Una guerra mondiale c’è già da tempo. Quella valutaria globale, vale a dire una situazione in cui gli Stati o le macroaree competono per l’aumento di export svalutando le loro monete, per far aumentare le esportazioni. La presidente del Brasile, Rousseff, già quattro anni fa l’aveva detto: ”L’ultima volta che ci fu una serie di svalutazioni competitive siamo finiti nella seconda guerra mondiale”. La sequenza è ritmica: le guerre valutarie portano a guerre commerciali, che spesso portano infine a guerre degli eserciti. Molte iniziative delle banche centrali rivelano quanta influenza le potenze straniere possano avere sui ribelli, e ciò confermerebbe la tenacia di pressing piuttosto sofisticati, capaci di gestire quella che appare ai più un gruppo disordinato di ribelli in giro per il mondo. Si sa: ”Un’amicizia basata sul business è di gran lunga migliore di un business fondato sull’amicizia”, sosteneva John D. Rockefeller. Ma un articolo su Forbes a firma di Paul Roderick Gregory preconizza scenari ancora più ruvidi. ”Invece di sanzioni più immediate, l’Europa e gli Stati Uniti devono orientarsi verso un’assistenza militare, letale, diretta contro l'invasione russa;... approvare l’oleodotto Keystone e aprire più territori federali alle prospezioni petrolifere, approvare i terminali per l’esportazione di gas liquido, eliminare le restrizioni all’esportazione di petrolio, promuovere il fracking in Europa... Se gli Stati Uniti non guidano, nessuno guiderà. Noi abbiamo una opzione nucleare di cui pochi parlano: cacciare via le istituzioni finanziarie russe dal sistema Swift (il centro - sotto controllo diretto Usa - attraverso cui passano e vengono registrate tutte le transazioni bancarie della globalizzazione americana, ndr.) e guardarle mentre crollano. Un collega ama ricordarmi che le sanzioni finanziarie sono oggi l’equivalente della diplomazia delle cannoniere del secolo XIX. Gli Stati Uniti hanno le cannoniere grazie al sistema del dollaro”. Un piano di guerra ideato negli Stati Uniti; un progetto, più che una profezia. Ma proprio questo potrebbe compromettere l’ego ipertrofico del muscoloso dollaro americano. Le acrobazie della finanza stimolano infatti anche la Russia, che sta progettando un proprio sistema di pagamenti (basato sui Brics) e che ha avviato con la Cina la de-dollarizzazione. Le nuove superpotenze in ascesa abbandonano i Petrodollari e smettono di usare il biglietto verde come valuta di riserva .
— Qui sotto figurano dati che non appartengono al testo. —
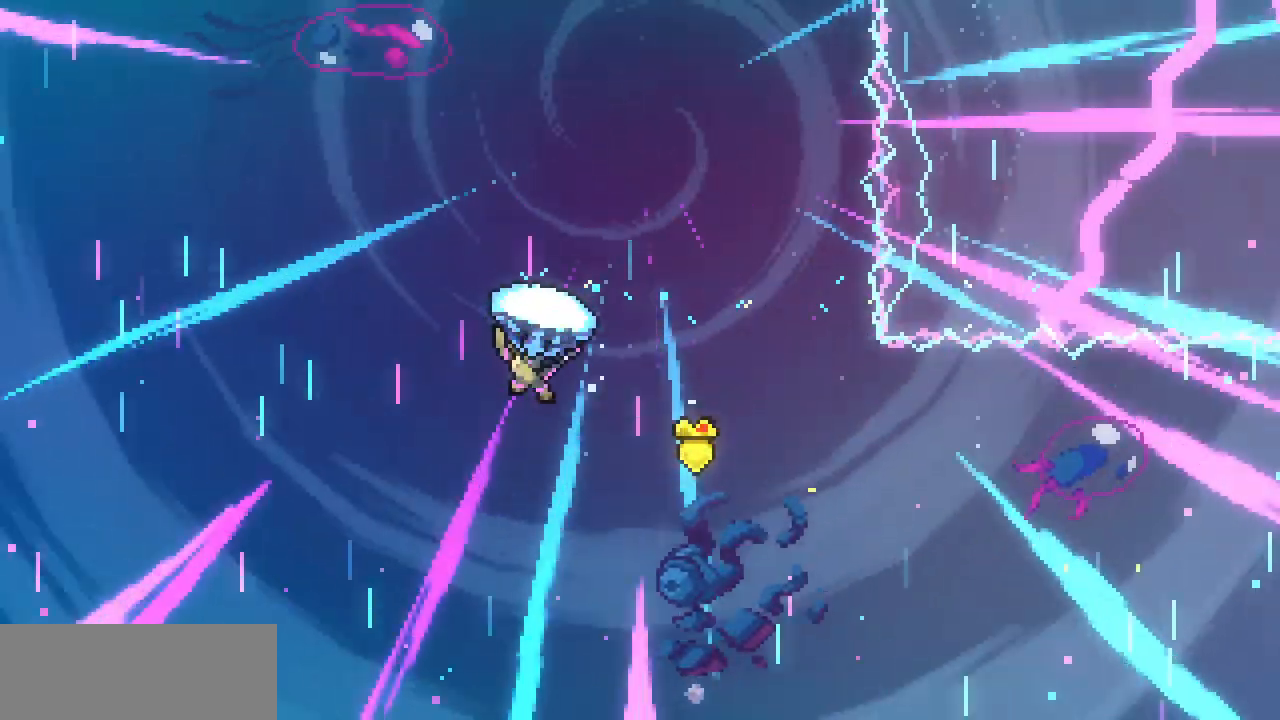
{"keys": ["up", "x"], "events": [[200, "left", "down"], [450, "left", "up"]]}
E a fare le spese della crisi Ucraina potrebbero essere soprattutto gli europei, dato che la la Russia sarà costretta a rivolgere i suoi gasdotti a est. Le sanzioni a Mosca potranno peggiorare la recessione nella Ue. Perché il loro costo, in termini di minori traffici con la Russia, si scaricherà nel terzo trimestre, aggravando la crisi già in atto. I fanatici islamici finanziati chissà come sgozzano reporter e non solo, ma l’Occidente si volta altrove. Divisi in casa, impacchettati in involucri sotto vuoto, gli europei inseguono miraggi ed esercitazioni Nato. Ma il fallimento della diplomazia non si misura con il metro di Standard & Poor’s. E la cecità della politica pagherà un conto salatissimo.